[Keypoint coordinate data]
Content starts

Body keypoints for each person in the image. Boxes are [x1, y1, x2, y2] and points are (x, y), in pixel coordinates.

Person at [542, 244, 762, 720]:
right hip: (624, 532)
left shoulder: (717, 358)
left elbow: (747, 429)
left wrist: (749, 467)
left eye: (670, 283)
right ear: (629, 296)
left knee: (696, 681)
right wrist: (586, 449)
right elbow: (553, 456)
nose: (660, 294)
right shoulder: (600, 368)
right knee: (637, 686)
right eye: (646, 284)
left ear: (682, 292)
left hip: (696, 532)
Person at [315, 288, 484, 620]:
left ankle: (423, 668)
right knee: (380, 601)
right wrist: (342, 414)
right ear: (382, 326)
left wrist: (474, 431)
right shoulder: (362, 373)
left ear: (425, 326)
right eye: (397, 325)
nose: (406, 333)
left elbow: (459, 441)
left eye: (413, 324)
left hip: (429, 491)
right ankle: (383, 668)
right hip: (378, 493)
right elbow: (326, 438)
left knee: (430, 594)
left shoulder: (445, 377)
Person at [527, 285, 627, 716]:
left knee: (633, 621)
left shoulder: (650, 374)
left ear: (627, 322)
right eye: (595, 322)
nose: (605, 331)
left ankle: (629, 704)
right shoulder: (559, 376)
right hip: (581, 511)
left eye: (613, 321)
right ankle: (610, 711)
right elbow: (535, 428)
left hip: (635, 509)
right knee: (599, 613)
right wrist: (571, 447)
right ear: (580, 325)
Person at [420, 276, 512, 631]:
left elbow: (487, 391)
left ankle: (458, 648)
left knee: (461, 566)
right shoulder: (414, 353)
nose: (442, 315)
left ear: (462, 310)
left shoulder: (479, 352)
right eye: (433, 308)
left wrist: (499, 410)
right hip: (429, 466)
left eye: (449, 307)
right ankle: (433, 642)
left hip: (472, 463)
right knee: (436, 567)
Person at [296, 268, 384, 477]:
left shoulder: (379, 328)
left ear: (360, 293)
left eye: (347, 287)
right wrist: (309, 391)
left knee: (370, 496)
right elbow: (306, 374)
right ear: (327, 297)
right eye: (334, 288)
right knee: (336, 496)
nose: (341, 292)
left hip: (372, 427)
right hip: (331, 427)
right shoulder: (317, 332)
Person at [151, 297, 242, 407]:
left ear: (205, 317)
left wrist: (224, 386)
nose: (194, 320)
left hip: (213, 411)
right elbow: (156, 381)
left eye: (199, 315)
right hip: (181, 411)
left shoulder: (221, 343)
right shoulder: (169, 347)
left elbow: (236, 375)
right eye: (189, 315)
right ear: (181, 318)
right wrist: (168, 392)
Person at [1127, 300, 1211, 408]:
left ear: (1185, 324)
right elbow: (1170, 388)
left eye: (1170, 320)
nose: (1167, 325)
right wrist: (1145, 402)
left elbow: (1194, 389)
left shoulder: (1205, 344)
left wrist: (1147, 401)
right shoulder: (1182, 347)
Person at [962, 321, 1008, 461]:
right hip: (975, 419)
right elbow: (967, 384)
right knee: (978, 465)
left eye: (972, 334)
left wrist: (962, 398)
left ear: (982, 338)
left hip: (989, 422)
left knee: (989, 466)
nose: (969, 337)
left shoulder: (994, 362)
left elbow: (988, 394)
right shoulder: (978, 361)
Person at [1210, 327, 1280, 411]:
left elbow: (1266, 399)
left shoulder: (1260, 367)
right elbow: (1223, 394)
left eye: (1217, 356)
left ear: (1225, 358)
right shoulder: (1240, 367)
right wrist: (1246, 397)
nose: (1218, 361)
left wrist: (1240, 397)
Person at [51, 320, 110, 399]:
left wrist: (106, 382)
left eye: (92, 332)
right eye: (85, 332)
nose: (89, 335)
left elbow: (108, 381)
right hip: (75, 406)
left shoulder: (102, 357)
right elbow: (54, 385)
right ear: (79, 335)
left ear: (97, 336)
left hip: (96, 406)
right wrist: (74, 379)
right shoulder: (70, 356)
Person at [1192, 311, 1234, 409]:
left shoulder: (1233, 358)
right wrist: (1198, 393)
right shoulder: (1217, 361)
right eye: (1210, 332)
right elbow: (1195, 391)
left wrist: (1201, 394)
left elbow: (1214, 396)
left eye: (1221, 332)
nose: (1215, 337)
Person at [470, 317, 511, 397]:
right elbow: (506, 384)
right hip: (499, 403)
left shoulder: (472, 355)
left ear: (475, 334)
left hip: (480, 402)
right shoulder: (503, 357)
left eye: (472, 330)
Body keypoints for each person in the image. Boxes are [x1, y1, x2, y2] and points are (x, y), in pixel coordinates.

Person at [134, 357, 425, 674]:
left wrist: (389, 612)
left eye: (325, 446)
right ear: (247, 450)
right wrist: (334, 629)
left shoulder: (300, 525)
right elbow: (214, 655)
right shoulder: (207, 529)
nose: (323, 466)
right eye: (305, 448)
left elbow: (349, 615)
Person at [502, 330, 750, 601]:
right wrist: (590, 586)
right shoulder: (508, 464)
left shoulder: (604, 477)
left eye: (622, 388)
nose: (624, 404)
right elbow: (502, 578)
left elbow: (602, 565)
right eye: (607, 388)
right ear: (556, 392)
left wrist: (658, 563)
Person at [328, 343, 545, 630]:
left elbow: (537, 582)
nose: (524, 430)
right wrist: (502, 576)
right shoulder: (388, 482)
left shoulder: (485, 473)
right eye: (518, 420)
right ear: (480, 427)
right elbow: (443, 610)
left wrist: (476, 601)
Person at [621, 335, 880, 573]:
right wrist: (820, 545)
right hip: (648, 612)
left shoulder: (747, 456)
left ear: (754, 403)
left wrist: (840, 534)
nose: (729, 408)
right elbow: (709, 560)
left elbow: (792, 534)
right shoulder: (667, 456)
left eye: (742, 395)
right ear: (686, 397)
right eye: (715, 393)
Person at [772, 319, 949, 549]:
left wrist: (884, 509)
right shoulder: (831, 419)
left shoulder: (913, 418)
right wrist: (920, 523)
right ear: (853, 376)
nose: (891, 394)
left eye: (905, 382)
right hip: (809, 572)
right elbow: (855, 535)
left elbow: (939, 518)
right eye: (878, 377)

Content ends

__Exercise brief__. After locating the line with "right eye: (595, 322)" above, return that line and every later line through the one with "left ankle: (458, 648)", word for word and with nothing else.

__Answer to this exercise__.
right eye: (595, 322)
nose: (605, 331)
left ankle: (629, 704)
right shoulder: (559, 376)
right hip: (581, 511)
left eye: (613, 321)
right ankle: (610, 711)
right elbow: (535, 428)
left hip: (635, 509)
right knee: (599, 613)
right wrist: (571, 447)
right ear: (580, 325)
Person at [420, 276, 512, 631]:
left elbow: (487, 391)
left ankle: (458, 648)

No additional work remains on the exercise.